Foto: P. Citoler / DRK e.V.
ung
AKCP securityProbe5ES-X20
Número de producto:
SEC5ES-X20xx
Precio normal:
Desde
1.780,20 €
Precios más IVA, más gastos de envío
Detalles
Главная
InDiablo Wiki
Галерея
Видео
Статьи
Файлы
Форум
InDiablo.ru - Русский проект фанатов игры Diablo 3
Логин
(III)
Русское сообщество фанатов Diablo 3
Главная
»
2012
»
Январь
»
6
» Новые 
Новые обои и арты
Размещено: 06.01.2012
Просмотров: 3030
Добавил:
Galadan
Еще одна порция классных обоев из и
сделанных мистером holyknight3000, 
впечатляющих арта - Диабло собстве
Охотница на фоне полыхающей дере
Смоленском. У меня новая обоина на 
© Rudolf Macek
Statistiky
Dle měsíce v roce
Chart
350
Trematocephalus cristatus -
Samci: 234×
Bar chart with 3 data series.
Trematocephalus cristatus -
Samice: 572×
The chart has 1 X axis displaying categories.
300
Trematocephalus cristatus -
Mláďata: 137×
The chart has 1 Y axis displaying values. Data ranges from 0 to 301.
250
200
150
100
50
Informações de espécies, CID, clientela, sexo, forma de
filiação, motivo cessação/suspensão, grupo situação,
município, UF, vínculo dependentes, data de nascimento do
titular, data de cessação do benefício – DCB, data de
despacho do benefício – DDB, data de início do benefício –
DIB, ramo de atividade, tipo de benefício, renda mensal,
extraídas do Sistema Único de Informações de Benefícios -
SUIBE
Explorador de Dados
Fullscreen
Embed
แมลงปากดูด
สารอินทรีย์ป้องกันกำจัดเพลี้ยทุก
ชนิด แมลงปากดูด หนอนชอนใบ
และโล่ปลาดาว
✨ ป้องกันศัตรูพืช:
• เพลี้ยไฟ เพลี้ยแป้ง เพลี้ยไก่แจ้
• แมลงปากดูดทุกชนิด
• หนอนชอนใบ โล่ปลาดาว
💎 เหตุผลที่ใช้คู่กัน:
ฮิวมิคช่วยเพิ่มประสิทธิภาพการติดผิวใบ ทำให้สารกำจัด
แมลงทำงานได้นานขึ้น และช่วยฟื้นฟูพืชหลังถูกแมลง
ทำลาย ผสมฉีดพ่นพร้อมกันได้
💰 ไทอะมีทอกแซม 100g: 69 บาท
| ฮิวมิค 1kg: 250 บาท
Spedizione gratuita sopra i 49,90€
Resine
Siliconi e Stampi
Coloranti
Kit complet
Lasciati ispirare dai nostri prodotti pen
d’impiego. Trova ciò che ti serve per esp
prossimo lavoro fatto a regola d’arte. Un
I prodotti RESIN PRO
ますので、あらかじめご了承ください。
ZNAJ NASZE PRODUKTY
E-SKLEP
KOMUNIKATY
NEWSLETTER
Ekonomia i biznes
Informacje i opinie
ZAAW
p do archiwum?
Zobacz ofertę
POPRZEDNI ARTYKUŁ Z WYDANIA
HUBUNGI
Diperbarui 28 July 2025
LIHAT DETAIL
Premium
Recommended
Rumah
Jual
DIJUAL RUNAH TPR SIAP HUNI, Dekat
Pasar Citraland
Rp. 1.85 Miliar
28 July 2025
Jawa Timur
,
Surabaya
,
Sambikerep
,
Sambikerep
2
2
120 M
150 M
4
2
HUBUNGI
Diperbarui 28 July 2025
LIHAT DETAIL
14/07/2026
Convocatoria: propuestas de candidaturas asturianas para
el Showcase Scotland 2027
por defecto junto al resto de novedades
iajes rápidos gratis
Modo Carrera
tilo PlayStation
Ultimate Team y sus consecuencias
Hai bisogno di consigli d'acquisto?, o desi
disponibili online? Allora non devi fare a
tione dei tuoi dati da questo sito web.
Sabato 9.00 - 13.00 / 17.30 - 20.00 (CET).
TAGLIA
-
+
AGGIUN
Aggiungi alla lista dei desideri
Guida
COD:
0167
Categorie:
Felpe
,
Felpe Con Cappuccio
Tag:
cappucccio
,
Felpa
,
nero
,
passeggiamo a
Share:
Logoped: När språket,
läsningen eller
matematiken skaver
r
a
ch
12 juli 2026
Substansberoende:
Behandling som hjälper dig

══════════════════════════════

▶ TASK DIRECTIONS:
Replace every "HUBUNGI" in all the items above with "KONTAK", and give the lines again with nothing else changed.

▶ RESPONSE AREA:
Foto: P. Citoler / DRK e.V.
ung
AKCP securityProbe5ES-X20
Número de producto:
SEC5ES-X20xx
Precio normal:
Desde
1.780,20 €
Precios más IVA, más gastos de envío
Detalles
Главная
InDiablo Wiki
Галерея
Видео
Статьи
Файлы
Форум
InDiablo.ru - Русский проект фанатов игры Diablo 3
Логин
(III)
Русское сообщество фанатов Diablo 3
Главная
»
2012
»
Январь
»
6
» Новые 
Новые обои и арты
Размещено: 06.01.2012
Просмотров: 3030
Добавил:
Galadan
Еще одна порция классных обоев из и
сделанных мистером holyknight3000, 
впечатляющих арта - Диабло собстве
Охотница на фоне полыхающей дере
Смоленском. У меня новая обоина на 
© Rudolf Macek
Statistiky
Dle měsíce v roce
Chart
350
Trematocephalus cristatus -
Samci: 234×
Bar chart with 3 data series.
Trematocephalus cristatus -
Samice: 572×
The chart has 1 X axis displaying categories.
300
Trematocephalus cristatus -
Mláďata: 137×
The chart has 1 Y axis displaying values. Data ranges from 0 to 301.
250
200
150
100
50
Informações de espécies, CID, clientela, sexo, forma de
filiação, motivo cessação/suspensão, grupo situação,
município, UF, vínculo dependentes, data de nascimento do
titular, data de cessação do benefício – DCB, data de
despacho do benefício – DDB, data de início do benefício –
DIB, ramo de atividade, tipo de benefício, renda mensal,
extraídas do Sistema Único de Informações de Benefícios -
SUIBE
Explorador de Dados
Fullscreen
Embed
แมลงปากดูด
สารอินทรีย์ป้องกันกำจัดเพลี้ยทุก
ชนิด แมลงปากดูด หนอนชอนใบ
และโล่ปลาดาว
✨ ป้องกันศัตรูพืช:
• เพลี้ยไฟ เพลี้ยแป้ง เพลี้ยไก่แจ้
• แมลงปากดูดทุกชนิด
• หนอนชอนใบ โล่ปลาดาว
💎 เหตุผลที่ใช้คู่กัน:
ฮิวมิคช่วยเพิ่มประสิทธิภาพการติดผิวใบ ทำให้สารกำจัด
แมลงทำงานได้นานขึ้น และช่วยฟื้นฟูพืชหลังถูกแมลง
ทำลาย ผสมฉีดพ่นพร้อมกันได้
💰 ไทอะมีทอกแซม 100g: 69 บาท
| ฮิวมิค 1kg: 250 บาท
Spedizione gratuita sopra i 49,90€
Resine
Siliconi e Stampi
Coloranti
Kit complet
Lasciati ispirare dai nostri prodotti pen
d’impiego. Trova ciò che ti serve per esp
prossimo lavoro fatto a regola d’arte. Un
I prodotti RESIN PRO
ますので、あらかじめご了承ください。
ZNAJ NASZE PRODUKTY
E-SKLEP
KOMUNIKATY
NEWSLETTER
Ekonomia i biznes
Informacje i opinie
ZAAW
p do archiwum?
Zobacz ofertę
POPRZEDNI ARTYKUŁ Z WYDANIA
KONTAK
Diperbarui 28 July 2025
LIHAT DETAIL
Premium
Recommended
Rumah
Jual
DIJUAL RUNAH TPR SIAP HUNI, Dekat
Pasar Citraland
Rp. 1.85 Miliar
28 July 2025
Jawa Timur
,
Surabaya
,
Sambikerep
,
Sambikerep
2
2
120 M
150 M
4
2
KONTAK
Diperbarui 28 July 2025
LIHAT DETAIL
14/07/2026
Convocatoria: propuestas de candidaturas asturianas para
el Showcase Scotland 2027
por defecto junto al resto de novedades
iajes rápidos gratis
Modo Carrera
tilo PlayStation
Ultimate Team y sus consecuencias
Hai bisogno di consigli d'acquisto?, o desi
disponibili online? Allora non devi fare a
tione dei tuoi dati da questo sito web.
Sabato 9.00 - 13.00 / 17.30 - 20.00 (CET).
TAGLIA
-
+
AGGIUN
Aggiungi alla lista dei desideri
Guida
COD:
0167
Categorie:
Felpe
,
Felpe Con Cappuccio
Tag:
cappucccio
,
Felpa
,
nero
,
passeggiamo a
Share:
Logoped: När språket,
läsningen eller
matematiken skaver
r
a
ch
12 juli 2026
Substansberoende:
Behandling som hjälper dig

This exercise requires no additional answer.